*Source texts of formatted documents*

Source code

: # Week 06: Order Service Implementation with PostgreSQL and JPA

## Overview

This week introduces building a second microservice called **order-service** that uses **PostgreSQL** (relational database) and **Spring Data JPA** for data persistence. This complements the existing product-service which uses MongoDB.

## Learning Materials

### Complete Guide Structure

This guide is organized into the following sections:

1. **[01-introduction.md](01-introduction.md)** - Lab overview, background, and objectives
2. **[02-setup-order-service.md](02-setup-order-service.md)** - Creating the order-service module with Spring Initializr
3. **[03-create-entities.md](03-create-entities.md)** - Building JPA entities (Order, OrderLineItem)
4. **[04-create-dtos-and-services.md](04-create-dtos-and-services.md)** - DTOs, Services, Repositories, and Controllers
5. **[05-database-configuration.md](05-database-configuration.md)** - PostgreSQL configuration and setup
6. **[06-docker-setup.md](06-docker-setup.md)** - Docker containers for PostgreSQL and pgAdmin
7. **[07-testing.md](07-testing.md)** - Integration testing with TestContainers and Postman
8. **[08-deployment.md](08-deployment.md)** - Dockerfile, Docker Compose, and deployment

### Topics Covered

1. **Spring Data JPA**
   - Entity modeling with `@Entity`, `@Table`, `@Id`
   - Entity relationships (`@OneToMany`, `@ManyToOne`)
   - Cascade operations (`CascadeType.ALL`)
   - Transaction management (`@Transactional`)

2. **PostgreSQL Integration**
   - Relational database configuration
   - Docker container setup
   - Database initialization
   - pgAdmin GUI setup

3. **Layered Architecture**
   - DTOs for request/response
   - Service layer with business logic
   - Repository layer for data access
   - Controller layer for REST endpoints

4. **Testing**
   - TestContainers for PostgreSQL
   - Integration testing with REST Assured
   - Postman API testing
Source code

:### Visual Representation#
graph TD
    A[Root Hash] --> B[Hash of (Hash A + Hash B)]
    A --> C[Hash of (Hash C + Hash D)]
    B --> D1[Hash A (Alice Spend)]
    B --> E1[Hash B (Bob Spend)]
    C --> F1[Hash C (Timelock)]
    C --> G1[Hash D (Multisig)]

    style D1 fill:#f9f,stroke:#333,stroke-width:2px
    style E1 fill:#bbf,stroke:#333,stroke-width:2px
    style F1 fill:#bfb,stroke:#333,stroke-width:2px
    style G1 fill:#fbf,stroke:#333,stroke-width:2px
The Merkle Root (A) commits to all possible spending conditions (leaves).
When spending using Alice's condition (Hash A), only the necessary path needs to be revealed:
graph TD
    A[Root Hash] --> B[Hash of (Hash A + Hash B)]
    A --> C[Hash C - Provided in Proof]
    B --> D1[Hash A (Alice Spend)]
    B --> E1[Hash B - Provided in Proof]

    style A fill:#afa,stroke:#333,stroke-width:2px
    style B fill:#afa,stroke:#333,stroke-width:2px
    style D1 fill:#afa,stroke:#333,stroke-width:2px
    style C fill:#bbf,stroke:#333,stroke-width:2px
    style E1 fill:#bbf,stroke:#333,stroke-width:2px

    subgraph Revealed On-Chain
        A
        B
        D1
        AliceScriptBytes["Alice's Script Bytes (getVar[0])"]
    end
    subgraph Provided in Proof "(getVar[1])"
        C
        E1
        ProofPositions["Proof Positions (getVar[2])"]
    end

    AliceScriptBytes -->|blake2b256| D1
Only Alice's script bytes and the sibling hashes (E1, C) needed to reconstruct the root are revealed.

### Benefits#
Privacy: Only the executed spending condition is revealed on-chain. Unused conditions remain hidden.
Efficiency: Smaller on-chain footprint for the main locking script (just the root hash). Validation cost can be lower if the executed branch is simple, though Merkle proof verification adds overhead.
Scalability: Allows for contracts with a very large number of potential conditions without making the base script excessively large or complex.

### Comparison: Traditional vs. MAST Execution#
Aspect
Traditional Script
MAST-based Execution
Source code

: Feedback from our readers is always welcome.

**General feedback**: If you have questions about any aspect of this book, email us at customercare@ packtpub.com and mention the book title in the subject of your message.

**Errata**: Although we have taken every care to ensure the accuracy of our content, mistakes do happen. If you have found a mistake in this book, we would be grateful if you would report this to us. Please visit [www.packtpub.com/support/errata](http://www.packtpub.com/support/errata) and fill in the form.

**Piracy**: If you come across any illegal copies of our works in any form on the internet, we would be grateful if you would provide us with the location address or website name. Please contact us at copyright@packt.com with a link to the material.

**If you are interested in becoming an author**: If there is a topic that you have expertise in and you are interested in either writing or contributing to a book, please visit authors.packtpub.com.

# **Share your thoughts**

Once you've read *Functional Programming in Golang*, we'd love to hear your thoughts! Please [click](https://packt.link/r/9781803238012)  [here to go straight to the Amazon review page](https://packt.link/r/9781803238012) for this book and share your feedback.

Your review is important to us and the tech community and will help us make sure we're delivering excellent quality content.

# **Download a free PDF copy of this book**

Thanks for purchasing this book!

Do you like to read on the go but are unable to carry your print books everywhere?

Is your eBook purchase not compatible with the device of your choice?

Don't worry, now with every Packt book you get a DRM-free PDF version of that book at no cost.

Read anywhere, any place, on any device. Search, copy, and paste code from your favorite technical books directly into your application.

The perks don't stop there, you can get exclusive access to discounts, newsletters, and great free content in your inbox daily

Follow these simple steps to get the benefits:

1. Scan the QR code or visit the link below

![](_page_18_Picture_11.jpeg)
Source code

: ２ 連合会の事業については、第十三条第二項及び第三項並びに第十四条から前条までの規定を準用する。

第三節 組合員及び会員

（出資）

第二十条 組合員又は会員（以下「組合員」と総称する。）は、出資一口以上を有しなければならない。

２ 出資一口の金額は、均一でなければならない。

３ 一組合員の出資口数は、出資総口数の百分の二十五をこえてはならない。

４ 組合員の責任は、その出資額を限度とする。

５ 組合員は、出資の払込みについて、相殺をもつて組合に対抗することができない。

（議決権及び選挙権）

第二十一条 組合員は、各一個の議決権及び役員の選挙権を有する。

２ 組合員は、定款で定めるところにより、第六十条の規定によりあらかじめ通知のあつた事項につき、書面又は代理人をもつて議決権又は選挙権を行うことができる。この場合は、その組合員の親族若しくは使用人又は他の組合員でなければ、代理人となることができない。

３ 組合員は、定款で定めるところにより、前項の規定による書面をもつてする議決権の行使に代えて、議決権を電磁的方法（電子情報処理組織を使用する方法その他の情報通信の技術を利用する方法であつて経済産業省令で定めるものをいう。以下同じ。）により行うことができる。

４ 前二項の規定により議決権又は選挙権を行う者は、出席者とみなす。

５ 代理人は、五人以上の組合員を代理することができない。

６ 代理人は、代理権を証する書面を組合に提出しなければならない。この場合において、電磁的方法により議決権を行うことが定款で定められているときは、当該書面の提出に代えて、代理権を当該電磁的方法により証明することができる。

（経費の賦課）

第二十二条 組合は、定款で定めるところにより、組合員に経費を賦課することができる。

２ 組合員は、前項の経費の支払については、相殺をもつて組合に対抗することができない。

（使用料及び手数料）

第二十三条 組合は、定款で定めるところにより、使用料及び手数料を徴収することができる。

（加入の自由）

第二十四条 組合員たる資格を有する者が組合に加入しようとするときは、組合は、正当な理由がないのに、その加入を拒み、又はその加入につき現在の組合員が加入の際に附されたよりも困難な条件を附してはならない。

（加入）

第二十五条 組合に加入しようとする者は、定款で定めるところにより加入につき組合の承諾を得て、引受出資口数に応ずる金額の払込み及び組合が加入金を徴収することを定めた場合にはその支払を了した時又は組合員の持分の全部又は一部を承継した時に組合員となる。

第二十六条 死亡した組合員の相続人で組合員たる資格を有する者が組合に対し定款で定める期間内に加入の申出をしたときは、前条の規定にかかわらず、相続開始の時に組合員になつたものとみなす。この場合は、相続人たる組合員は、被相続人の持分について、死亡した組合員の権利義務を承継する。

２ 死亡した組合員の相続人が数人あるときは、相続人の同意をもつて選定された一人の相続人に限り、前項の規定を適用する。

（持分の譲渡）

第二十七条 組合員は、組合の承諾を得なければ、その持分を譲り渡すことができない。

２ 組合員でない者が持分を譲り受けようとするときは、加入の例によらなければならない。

*EXERCISE*
Print verbatim the lines of the listing from the line containing "３ 一組合員の出資口数は、出資総口数の百分の二十五をこえてはならない。" through the line containing "第二十二条 組合は、定款で定", both included, and nothing else.

*EXERCISE OUTPUT*
３ 一組合員の出資口数は、出資総口数の百分の二十五をこえてはならない。

４ 組合員の責任は、その出資額を限度とする。

５ 組合員は、出資の払込みについて、相殺をもつて組合に対抗することができない。

（議決権及び選挙権）

第二十一条 組合員は、各一個の議決権及び役員の選挙権を有する。

２ 組合員は、定款で定めるところにより、第六十条の規定によりあらかじめ通知のあつた事項につき、書面又は代理人をもつて議決権又は選挙権を行うことができる。この場合は、その組合員の親族若しくは使用人又は他の組合員でなければ、代理人となることができない。

３ 組合員は、定款で定めるところにより、前項の規定による書面をもつてする議決権の行使に代えて、議決権を電磁的方法（電子情報処理組織を使用する方法その他の情報通信の技術を利用する方法であつて経済産業省令で定めるものをいう。以下同じ。）により行うことができる。

４ 前二項の規定により議決権又は選挙権を行う者は、出席者とみなす。

５ 代理人は、五人以上の組合員を代理することができない。

６ 代理人は、代理権を証する書面を組合に提出しなければならない。この場合において、電磁的方法により議決権を行うことが定款で定められているときは、当該書面の提出に代えて、代理権を当該電磁的方法により証明することができる。

（経費の賦課）

第二十二条 組合は、定款で定めるところにより、組合員に経費を賦課することができる。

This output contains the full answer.